= Given data =
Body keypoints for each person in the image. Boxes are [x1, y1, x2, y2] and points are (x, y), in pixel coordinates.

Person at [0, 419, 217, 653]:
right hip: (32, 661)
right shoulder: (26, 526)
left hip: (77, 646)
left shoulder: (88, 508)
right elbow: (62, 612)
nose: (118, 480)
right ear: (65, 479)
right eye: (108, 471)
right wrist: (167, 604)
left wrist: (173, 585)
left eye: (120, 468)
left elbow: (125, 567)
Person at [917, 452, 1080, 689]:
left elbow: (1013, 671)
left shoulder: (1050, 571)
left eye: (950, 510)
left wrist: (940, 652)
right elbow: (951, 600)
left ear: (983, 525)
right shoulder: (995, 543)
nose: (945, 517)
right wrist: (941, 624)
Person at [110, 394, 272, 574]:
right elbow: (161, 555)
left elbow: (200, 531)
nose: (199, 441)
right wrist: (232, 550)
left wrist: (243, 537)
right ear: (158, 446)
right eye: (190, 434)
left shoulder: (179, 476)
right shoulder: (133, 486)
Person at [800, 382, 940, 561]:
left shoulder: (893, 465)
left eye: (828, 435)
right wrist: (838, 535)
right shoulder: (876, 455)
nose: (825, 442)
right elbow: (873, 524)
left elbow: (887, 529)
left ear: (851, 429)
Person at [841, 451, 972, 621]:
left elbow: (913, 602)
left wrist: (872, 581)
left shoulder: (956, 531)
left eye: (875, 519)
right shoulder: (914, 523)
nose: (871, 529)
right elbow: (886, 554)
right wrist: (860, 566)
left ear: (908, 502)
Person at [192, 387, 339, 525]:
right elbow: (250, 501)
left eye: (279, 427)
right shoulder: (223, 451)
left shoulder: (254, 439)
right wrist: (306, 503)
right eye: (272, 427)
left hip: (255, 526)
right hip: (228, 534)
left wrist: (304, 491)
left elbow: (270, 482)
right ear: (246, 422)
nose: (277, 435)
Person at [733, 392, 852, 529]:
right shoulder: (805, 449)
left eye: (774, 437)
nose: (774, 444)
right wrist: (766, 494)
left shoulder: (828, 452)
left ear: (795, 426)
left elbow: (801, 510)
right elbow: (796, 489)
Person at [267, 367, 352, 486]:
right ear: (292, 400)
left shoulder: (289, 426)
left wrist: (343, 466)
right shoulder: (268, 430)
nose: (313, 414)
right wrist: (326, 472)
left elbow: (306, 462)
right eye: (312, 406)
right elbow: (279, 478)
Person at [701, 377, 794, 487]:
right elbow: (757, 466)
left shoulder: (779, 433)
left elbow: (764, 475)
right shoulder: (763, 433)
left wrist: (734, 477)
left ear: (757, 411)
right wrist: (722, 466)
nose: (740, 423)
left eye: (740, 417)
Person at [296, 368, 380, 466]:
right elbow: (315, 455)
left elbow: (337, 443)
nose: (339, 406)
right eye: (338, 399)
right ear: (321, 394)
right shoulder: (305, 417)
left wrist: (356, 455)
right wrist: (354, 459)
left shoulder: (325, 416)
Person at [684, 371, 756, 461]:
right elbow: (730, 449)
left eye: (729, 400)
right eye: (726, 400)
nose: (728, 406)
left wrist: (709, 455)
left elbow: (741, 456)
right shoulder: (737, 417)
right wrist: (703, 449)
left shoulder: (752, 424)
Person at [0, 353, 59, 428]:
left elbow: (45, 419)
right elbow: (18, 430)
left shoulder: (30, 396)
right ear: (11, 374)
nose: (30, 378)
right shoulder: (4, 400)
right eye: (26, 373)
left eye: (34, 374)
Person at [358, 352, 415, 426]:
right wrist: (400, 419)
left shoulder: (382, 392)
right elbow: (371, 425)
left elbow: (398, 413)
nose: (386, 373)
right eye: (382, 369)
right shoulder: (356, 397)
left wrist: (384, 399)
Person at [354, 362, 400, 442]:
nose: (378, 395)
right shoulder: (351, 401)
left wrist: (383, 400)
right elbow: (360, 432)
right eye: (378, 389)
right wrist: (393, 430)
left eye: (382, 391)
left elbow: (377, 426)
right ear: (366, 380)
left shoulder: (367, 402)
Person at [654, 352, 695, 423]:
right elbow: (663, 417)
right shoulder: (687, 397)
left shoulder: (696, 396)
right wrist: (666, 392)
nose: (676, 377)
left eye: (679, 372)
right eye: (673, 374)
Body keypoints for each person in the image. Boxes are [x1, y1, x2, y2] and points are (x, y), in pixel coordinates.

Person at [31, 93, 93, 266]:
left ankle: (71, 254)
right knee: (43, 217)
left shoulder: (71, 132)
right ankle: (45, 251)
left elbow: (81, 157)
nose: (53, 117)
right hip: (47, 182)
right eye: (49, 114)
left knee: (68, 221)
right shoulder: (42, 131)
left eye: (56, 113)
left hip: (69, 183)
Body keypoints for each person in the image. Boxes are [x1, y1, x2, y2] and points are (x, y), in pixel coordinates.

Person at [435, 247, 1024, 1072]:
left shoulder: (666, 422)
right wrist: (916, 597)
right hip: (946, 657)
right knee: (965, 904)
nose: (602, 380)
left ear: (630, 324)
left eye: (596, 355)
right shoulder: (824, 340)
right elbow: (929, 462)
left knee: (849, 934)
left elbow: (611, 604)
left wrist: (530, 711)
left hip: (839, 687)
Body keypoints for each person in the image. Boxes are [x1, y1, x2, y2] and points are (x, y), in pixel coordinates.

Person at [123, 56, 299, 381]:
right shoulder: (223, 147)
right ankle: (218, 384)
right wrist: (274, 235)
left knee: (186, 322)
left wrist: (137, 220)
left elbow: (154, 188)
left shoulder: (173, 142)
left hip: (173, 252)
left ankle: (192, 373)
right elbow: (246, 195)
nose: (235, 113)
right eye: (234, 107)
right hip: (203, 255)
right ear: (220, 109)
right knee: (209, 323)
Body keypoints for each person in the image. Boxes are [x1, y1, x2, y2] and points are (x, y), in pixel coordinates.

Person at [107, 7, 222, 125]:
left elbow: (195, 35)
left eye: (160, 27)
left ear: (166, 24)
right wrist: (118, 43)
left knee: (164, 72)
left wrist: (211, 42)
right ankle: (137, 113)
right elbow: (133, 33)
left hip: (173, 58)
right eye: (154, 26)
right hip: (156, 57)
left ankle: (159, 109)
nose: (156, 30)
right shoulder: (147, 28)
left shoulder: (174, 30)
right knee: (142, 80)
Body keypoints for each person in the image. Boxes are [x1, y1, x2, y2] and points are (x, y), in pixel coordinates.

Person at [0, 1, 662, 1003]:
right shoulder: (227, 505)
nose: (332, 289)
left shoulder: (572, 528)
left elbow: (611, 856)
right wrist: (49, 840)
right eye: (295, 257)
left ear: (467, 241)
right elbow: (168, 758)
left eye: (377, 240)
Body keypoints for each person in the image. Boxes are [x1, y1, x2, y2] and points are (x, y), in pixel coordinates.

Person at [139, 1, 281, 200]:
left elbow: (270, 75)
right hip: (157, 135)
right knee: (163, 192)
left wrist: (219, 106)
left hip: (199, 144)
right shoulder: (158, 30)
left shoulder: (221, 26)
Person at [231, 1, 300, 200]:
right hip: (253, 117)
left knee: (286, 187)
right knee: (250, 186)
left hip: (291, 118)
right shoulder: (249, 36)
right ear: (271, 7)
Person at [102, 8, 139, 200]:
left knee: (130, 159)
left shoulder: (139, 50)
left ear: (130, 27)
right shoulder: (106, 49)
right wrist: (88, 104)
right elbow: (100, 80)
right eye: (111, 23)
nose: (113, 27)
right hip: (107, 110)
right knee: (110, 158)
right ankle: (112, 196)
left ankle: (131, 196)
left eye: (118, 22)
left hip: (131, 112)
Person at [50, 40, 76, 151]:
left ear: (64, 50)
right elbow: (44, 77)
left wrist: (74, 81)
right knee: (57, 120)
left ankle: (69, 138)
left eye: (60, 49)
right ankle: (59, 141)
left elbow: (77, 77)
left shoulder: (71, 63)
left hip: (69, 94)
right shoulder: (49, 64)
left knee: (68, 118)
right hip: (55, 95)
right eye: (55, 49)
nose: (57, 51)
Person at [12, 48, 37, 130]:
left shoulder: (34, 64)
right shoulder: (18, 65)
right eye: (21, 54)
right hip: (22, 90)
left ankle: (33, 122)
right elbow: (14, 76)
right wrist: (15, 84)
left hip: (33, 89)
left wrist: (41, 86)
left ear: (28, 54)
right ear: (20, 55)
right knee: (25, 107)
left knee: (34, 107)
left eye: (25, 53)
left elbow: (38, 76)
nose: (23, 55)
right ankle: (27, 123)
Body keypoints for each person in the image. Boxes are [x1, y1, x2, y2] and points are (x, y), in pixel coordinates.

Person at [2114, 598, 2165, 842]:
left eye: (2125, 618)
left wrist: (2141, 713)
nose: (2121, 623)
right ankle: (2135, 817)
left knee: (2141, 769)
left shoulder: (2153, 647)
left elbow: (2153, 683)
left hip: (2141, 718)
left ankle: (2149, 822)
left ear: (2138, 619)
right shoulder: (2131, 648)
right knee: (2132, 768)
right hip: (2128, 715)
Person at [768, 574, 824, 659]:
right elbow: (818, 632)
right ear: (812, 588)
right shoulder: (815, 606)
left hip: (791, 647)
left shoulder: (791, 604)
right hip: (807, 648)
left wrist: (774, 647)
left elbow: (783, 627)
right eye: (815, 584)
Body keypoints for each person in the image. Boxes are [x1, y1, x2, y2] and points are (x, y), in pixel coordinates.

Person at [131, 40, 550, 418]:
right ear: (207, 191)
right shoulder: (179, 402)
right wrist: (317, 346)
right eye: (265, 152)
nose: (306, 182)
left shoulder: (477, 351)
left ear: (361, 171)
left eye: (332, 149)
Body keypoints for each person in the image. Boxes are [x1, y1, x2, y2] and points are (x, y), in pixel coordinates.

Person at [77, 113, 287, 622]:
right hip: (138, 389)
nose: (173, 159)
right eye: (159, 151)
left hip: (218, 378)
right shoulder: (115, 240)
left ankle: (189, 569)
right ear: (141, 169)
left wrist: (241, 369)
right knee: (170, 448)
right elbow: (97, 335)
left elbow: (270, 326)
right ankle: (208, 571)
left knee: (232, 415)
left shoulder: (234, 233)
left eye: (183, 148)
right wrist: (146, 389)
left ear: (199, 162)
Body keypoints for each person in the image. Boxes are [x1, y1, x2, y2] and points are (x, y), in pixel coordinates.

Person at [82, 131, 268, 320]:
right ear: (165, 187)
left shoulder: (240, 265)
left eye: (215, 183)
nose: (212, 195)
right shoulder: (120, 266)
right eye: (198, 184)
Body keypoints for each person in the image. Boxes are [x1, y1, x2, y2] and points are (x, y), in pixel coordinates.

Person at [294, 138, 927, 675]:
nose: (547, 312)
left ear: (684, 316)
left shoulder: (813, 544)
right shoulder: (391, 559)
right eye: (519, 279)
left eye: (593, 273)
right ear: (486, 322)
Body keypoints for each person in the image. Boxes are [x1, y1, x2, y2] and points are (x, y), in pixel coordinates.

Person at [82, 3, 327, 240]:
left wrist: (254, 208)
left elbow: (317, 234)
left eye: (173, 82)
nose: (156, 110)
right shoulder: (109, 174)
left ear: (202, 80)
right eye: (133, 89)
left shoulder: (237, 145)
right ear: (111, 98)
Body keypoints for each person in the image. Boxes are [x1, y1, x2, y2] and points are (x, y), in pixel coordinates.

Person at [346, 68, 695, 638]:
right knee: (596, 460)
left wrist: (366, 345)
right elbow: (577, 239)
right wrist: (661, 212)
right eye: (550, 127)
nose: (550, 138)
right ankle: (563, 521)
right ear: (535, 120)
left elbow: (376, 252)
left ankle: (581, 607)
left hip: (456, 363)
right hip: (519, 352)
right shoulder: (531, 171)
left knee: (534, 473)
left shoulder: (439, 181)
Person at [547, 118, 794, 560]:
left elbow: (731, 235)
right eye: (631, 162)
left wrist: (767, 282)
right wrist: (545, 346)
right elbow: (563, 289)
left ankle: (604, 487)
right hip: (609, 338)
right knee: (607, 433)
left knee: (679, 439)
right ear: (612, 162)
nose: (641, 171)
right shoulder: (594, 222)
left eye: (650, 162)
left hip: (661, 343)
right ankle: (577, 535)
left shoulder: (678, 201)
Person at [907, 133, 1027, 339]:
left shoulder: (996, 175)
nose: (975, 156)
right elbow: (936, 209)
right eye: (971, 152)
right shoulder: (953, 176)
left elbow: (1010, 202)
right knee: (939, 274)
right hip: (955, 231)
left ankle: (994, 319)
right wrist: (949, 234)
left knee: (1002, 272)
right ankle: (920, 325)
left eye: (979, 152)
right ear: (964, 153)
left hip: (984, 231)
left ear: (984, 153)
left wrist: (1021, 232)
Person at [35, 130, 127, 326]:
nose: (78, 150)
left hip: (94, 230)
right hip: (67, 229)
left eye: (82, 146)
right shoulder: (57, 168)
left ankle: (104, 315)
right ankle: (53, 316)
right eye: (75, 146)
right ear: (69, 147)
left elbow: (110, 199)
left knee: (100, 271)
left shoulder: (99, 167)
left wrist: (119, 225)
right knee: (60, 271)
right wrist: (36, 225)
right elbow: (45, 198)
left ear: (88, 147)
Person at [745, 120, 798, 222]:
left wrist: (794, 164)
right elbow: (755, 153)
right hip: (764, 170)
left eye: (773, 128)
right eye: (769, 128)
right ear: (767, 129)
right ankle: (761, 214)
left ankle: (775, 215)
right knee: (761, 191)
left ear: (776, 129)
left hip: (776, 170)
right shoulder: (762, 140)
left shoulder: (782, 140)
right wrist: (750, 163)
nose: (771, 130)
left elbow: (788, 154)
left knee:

= What you have to do =
Up to and including the line with "right elbow: (279, 478)", restate the records above word for word from the very first line.

= Result for this exercise =
Body keypoints for each person in the image. Boxes are [x1, y1, x2, y2] and points are (x, y), in pixel coordinates.

Person at [0, 419, 217, 653]:
right hip: (32, 661)
right shoulder: (26, 526)
left hip: (77, 646)
left shoulder: (88, 508)
right elbow: (62, 612)
nose: (118, 480)
right ear: (65, 479)
right eye: (108, 471)
right wrist: (167, 604)
left wrist: (173, 585)
left eye: (120, 468)
left elbow: (125, 567)
Person at [917, 452, 1080, 689]:
left elbow: (1013, 671)
left shoulder: (1050, 571)
left eye: (950, 510)
left wrist: (940, 652)
right elbow: (951, 600)
left ear: (983, 525)
right shoulder: (995, 543)
nose: (945, 517)
right wrist: (941, 624)
Person at [110, 394, 272, 574]:
right elbow: (161, 555)
left elbow: (200, 531)
nose: (199, 441)
right wrist: (232, 550)
left wrist: (243, 537)
right ear: (158, 446)
right eye: (190, 434)
left shoulder: (179, 476)
right shoulder: (133, 486)
Person at [800, 382, 940, 561]:
left shoulder: (893, 465)
left eye: (828, 435)
right wrist: (838, 535)
right shoulder: (876, 455)
nose: (825, 442)
right elbow: (873, 524)
left elbow: (887, 529)
left ear: (851, 429)
Person at [841, 451, 972, 621]:
left elbow: (913, 602)
left wrist: (872, 581)
left shoulder: (956, 531)
left eye: (875, 519)
right shoulder: (914, 523)
nose: (871, 529)
right elbow: (886, 554)
right wrist: (860, 566)
left ear: (908, 502)
Person at [192, 387, 339, 525]:
right elbow: (250, 501)
left eye: (279, 427)
right shoulder: (223, 451)
left shoulder: (254, 439)
right wrist: (306, 503)
right eye: (272, 427)
left hip: (255, 526)
right hip: (228, 534)
left wrist: (304, 491)
left elbow: (270, 482)
right ear: (246, 422)
nose: (277, 435)
Person at [733, 392, 852, 529]:
right shoulder: (805, 449)
left eye: (774, 437)
nose: (774, 444)
right wrist: (766, 494)
left shoulder: (828, 452)
left ear: (795, 426)
left elbow: (801, 510)
right elbow: (796, 489)
Person at [267, 367, 352, 486]:
right ear: (292, 400)
left shoulder: (289, 426)
left wrist: (343, 466)
right shoulder: (268, 430)
nose: (313, 414)
right wrist: (326, 472)
left elbow: (306, 462)
right eye: (312, 406)
right elbow: (279, 478)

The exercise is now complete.